DOCUMENT PASSAGE:
>>
The Council on American Islamic Relations (CAIR) has this week waged a campaign against National Review, seeking an apology and the removal of a book called The Life and Religion of Mohammed from sale by the NR Book Service. This was a bit out of focus, since National Review did not publish the book and is not the sole source for it. In fact, I wrote this ad, although I receive absolutely no remuneration from the sales of the book by NR or anyone else. CAIR’s campaign was revealing of what CAIR wants Americans to know — and not to know — about Islam and Muhammad. And CAIR did succeed in intimidating NR into withdrawing the book, along with Serge Trifkovic’s Sword of the Prophet.

In a press release, CAIR called the book “virulently Islamophobic,” and quoted sections from advertising copy for book that called it a “guide into the dark mind of (the Prophet) Mohammed.” It took issue with the ad copy’s description of the book as explaining “why Mohammed couldn’t possibly be a true prophet, and reveal[ing] the true sources of his ‘revelations.” Above all, CAIR was angered by the ad copy’s assertions that “Mohammed posed as the apostle of God...while his life is marked by innumerable marriages; and great licentiousness, deeds of rapine, warfare, conquests, unmerciful butcheries, all the time invoking God’s holy name to sanction his evil deeds,” and that “Mohammed again and again justified his rapine and licentiousness with new ‘divine revelations.’”
<<
[Stored data entries]
>>
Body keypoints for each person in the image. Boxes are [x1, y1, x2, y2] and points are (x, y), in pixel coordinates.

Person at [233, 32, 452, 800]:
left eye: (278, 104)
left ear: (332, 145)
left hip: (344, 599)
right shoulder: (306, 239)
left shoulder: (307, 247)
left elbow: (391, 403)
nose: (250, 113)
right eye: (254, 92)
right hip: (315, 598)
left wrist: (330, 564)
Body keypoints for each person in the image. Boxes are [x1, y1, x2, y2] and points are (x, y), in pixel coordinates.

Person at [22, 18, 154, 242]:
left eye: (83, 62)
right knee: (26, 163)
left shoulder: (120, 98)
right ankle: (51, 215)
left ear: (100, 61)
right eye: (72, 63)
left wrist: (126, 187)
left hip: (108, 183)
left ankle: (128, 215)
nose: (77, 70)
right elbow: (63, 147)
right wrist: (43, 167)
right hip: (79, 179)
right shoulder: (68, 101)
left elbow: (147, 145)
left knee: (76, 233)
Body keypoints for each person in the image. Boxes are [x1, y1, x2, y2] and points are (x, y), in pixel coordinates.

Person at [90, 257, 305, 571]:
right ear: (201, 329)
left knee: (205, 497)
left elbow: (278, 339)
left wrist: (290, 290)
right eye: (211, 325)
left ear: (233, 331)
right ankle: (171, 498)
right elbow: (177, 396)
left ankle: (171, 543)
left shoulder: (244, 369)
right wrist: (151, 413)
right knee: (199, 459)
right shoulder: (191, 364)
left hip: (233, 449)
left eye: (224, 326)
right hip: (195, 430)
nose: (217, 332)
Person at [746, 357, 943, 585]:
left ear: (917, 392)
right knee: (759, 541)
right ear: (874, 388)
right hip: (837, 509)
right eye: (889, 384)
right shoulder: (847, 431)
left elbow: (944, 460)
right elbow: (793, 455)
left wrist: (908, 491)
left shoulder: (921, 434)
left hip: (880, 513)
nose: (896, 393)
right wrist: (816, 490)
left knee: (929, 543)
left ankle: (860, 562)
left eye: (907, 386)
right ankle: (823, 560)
<<
>>
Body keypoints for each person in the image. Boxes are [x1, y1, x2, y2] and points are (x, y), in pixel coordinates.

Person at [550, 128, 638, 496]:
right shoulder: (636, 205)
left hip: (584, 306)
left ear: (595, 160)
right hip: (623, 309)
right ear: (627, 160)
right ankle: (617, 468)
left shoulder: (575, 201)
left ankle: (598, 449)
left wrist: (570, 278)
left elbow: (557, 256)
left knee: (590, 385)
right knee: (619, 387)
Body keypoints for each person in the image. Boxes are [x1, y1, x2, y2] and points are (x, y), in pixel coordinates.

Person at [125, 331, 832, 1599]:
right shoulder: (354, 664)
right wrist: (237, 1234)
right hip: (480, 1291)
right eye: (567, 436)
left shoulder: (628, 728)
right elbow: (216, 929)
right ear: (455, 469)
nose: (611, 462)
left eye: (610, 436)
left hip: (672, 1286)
<<
REQUIRED TASKS:
1) Can you quote the passage on CAIR's campaign against National Review from "The Council on" up to and including "of the Prophet."?
2) Can you continue the passage on CAIR's campaign against National Review, picking up after its last sentence?

ANSWERS FOR THE TASKS:
1)
The Council on American Islamic Relations (CAIR) has this week waged a campaign against National Review, seeking an apology and the removal of a book called The Life and Religion of Mohammed from sale by the NR Book Service. This was a bit out of focus, since National Review did not publish the book and is not the sole source for it. In fact, I wrote this ad, although I receive absolutely no remuneration from the sales of the book by NR or anyone else. CAIR’s campaign was revealing of what CAIR wants Americans to know — and not to know — about Islam and Muhammad. And CAIR did succeed in intimidating NR into withdrawing the book, along with Serge Trifkovic’s Sword of the Prophet.

2)
CAIR’s Communications Director Ibrahim Hooper fumed that “this anti-Muslim screed is the literary equivalent of ‘The Protocols of the Elders of Zion’ and should not be promoted by a publication that has any sense of decency. The National Review must clarify its position on Islamophobic hate speech and offer a public apology for promoting a book that so viciously attacks the faith of one-fifth of the world’s population.” He added, according to the CAIR press release, that “anti-Muslim rhetoric often leads to discrimination and even violence.”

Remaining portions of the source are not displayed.